While a POC is about proof and testing in a controlled environment, a pilot simulates full production, often with a larger scope and more users involved.
Scope: A POC has a narrow focus, designed to test critical aspects of a solution, while a pilot involves a larger, more comprehensive implementation.
Duration: POCs are short-term and focus on feasibility, while pilots last longer (usually several months) to test the solution in real-world conditions.
Risk: POCs involve less risk since they require fewer resources, while pilots demand more investment but provide a deeper evaluation of the solution.
Outcome: A POC helps decide whether an idea is worth pursuing, while a pilot determines whether the solution is ready for full-scale deployment.
When Should You Use Pilot vs.
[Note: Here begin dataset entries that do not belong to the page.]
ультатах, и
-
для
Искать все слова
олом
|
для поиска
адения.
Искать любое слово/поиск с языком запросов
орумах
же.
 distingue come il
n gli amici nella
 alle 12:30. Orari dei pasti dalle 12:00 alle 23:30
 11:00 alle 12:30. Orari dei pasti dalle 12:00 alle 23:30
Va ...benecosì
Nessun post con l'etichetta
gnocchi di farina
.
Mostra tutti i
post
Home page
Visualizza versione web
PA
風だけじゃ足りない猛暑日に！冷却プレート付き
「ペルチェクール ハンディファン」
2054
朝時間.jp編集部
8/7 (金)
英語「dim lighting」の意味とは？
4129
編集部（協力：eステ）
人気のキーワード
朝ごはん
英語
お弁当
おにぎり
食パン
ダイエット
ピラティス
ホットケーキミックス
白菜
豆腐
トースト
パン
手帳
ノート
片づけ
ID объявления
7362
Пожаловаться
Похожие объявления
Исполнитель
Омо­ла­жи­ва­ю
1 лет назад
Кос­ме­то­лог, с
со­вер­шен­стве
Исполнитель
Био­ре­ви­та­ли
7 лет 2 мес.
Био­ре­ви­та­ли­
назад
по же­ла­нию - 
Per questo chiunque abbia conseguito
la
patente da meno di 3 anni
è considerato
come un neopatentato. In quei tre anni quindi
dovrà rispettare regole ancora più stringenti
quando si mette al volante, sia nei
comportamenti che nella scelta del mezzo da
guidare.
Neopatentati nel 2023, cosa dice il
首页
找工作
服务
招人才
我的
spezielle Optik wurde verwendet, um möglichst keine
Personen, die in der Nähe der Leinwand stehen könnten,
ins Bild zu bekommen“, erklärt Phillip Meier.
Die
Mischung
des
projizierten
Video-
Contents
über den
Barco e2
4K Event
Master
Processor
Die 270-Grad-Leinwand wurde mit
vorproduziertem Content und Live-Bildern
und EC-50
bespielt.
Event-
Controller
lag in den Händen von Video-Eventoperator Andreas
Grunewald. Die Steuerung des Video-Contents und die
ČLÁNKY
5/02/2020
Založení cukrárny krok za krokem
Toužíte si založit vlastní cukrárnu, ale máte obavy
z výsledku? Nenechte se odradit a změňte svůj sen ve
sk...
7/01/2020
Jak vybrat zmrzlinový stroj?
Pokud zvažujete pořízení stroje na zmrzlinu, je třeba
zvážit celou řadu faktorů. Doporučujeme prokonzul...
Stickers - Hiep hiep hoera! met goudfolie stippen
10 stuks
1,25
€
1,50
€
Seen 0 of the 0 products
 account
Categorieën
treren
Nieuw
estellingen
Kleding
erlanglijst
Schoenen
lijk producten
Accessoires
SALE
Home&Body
POC?
Choosing between pilot projects and POCs depends on the project's objectives.
If your goal is to test how a solution works in a real-world setting and gather feedback, opt for a pilot.
On the other hand, if you need to validate whether a concept is feasible and worth pursuing, a POC is a better option.
Pilot projects help collect data and user feedback from stakeholders and identify areas for improvement, while POCs focus on proving an idea’s viability and identifying any early obstacles.
Ultimately, both are essential steps in AI development, offering different levels of validation and insight. But the choice between them depends on your company's stage and goals.
Are You Ready To Elevate Your Business With Artificial Intelligence?
We believe that starting with a POC or pilot project is essential for mitigating risks and aligning expectations between our team and our clients. Our structured approach ensures our clients can make informed decisions while minimizing financial and operational risks.
By offering a paid POC and pilot project, we demonstrate confidence in our product's efficacy while providing clients with tangible results that justify the investment.
If you are still not ready to take these steps with us but are interested in seeing our AI models in action, schedule a free 30-minute call with our team, and let’s discuss your specific needs.
FAQs
What Is the Difference Between POC and MVP?
A POC tests feasibility, while a Minimum Viable Product (MVP) is a functional product with enough features to attract early adopters. POCs validate concepts, while MVPs are closer to a fully usable product.
What Is the Difference Between a Prototype and a POC?
A prototype is a working model used to demonstrate how a product works, often focused on design. A proof of concept, in contrast, focuses on technical feasibility, proving whether an idea can be implemented at all.